前記ＰＥＧは、範囲の下限が、１０００、２０００、３０００、４０００、６０００からなる群より選択され；及び範囲の上限が、２０００、３０００、４０００、５０００、６０００、７０００、８０００、９０００、１０，０００、１２，０００、１５，０００、２０，０００からなる群より、独立して選択される範囲における平均分子量（例えば、重量平均分子量）を有する請求項３３記載の組成物。

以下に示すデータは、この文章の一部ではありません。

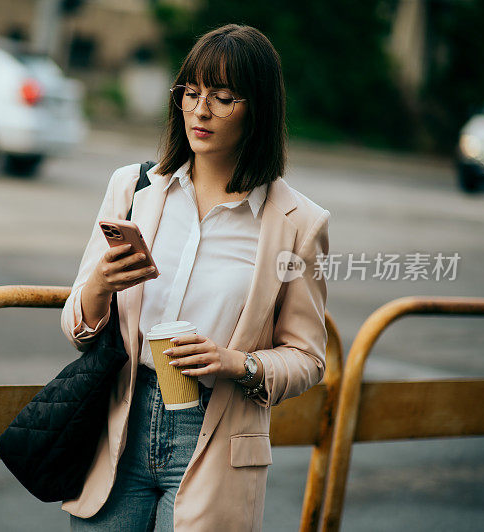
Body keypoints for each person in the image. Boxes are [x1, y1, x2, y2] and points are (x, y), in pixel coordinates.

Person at [60, 23, 330, 531]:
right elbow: (75, 325)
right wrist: (99, 284)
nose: (201, 111)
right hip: (122, 419)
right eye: (191, 92)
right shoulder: (134, 188)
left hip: (215, 430)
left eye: (223, 97)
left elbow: (308, 358)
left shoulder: (298, 224)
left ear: (258, 110)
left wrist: (235, 363)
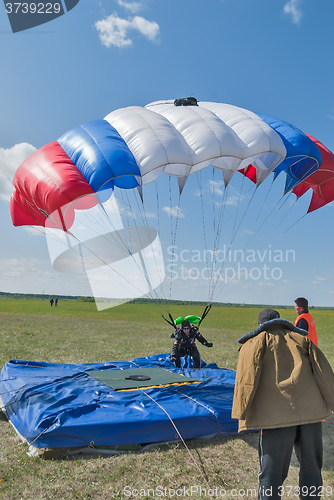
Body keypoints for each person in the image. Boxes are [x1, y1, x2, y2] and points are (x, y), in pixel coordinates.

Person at [232, 308, 334, 500]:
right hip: (310, 415)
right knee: (312, 470)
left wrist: (241, 414)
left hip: (276, 419)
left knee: (271, 475)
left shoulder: (254, 343)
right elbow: (325, 373)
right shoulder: (303, 340)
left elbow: (246, 380)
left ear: (259, 325)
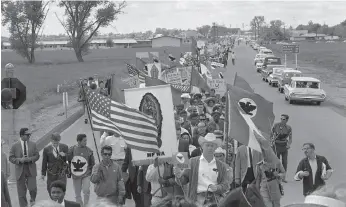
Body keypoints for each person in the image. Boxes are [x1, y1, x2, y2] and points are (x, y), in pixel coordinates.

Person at [173, 133, 230, 205]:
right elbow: (183, 181)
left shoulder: (221, 165)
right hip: (196, 200)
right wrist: (178, 175)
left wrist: (217, 188)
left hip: (214, 201)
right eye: (207, 145)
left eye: (212, 145)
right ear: (202, 146)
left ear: (215, 147)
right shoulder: (192, 161)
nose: (210, 148)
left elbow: (226, 185)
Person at [9, 128, 39, 207]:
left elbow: (37, 156)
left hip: (31, 170)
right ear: (22, 135)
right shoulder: (14, 146)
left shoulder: (33, 144)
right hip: (20, 171)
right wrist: (20, 160)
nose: (29, 136)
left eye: (30, 134)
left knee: (33, 188)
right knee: (21, 193)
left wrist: (30, 159)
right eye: (27, 134)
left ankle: (32, 200)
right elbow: (11, 157)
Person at [68, 134, 95, 207]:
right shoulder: (72, 149)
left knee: (86, 190)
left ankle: (86, 205)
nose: (86, 142)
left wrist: (91, 172)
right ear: (79, 141)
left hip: (86, 174)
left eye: (86, 140)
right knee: (77, 194)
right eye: (84, 140)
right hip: (76, 175)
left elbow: (92, 163)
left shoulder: (89, 150)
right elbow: (68, 160)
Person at [271, 114, 292, 182]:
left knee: (284, 162)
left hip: (284, 146)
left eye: (283, 119)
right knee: (276, 161)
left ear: (286, 120)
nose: (282, 120)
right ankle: (276, 176)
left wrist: (288, 144)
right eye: (281, 119)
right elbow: (271, 134)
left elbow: (290, 138)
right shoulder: (276, 125)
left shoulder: (288, 128)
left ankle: (283, 177)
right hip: (277, 145)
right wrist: (271, 140)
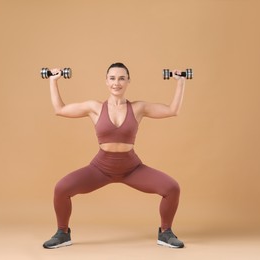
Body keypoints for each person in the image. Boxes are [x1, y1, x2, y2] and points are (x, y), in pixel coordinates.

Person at [43, 62, 186, 249]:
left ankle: (166, 233)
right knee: (61, 188)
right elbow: (60, 109)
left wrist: (181, 82)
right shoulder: (94, 107)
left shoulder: (138, 108)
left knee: (172, 188)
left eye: (121, 78)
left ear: (128, 81)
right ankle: (62, 233)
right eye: (112, 78)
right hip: (100, 168)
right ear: (106, 81)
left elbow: (172, 110)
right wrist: (53, 81)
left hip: (132, 168)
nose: (116, 83)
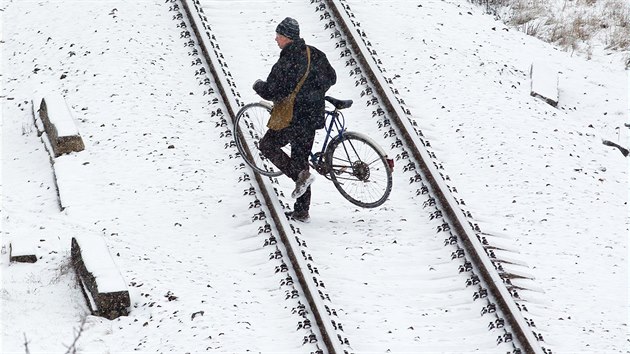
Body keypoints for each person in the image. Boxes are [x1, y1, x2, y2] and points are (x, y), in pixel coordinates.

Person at [253, 17, 337, 222]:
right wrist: (313, 92)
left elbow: (273, 91)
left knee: (267, 145)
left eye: (278, 36)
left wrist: (258, 86)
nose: (276, 39)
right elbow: (332, 77)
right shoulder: (314, 53)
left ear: (287, 38)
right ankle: (301, 211)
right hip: (312, 116)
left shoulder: (286, 61)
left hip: (292, 118)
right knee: (300, 159)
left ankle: (301, 177)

前記下限は３０００又は４０００であり、前記上限は、５０００、６０００、７０００、８０００又は９０００から独立して選択される請求項３４記載の組成物。
前記ＰＥＧは、３３５０、４０００、８０００の重量平均分子量を有する請求項３４又は３５記載の組成物。
ＰＥＧの有効量を含む請求項３３ないし３６の何れか１項に記載の組成物。
ＰＥＧが唯一の治療効果のある成分である請求項３３ないし３６の何れか１項に記載の組成物。
請求項２５又は２６に記載の治療薬の１種以上の有効量を更に含む請求項３３ないし３７の何れか１項に記載の組成物。
少なくとも１種の電解質、１種以上の甘味料、１種以上の香味料、薬学的に許容可能なキャリア、からなる群より選択される少なくとも１種のビヒクルを更に含む請求項３３ないし３９の何れか１項に記載の組成物。
前記組成物は、水性の溶液又は懸濁液（例えば、マウスウォッシュ）、乳液、ペースト（例えば、練り歯磨き）、クリーム、バルム（例えば、リップバーム）、軟膏、フォーム、スポンジ、ゲル、チューインガム、スプレー、ドロップ、トローチ、シロップ（例えば、粘性シロップ）、リンクタス、スラリー、フィルム（例えば、口腔内崩壊フィルム）、錠剤（例えば、口腔内崩壊錠）、カプセル、カプレット、口腔パッチ、顆粒、の形態で調製される請求項３３ないし４０の何れか１項に記載の組成物。
ＨＮＳＣＣの予防及び／又は治療のための薬剤の製造におけるＰＥＧの使用。
前記薬剤は、請求項３３ないし４１の何れか１項に記載の組成物である請求項４２記載の使用。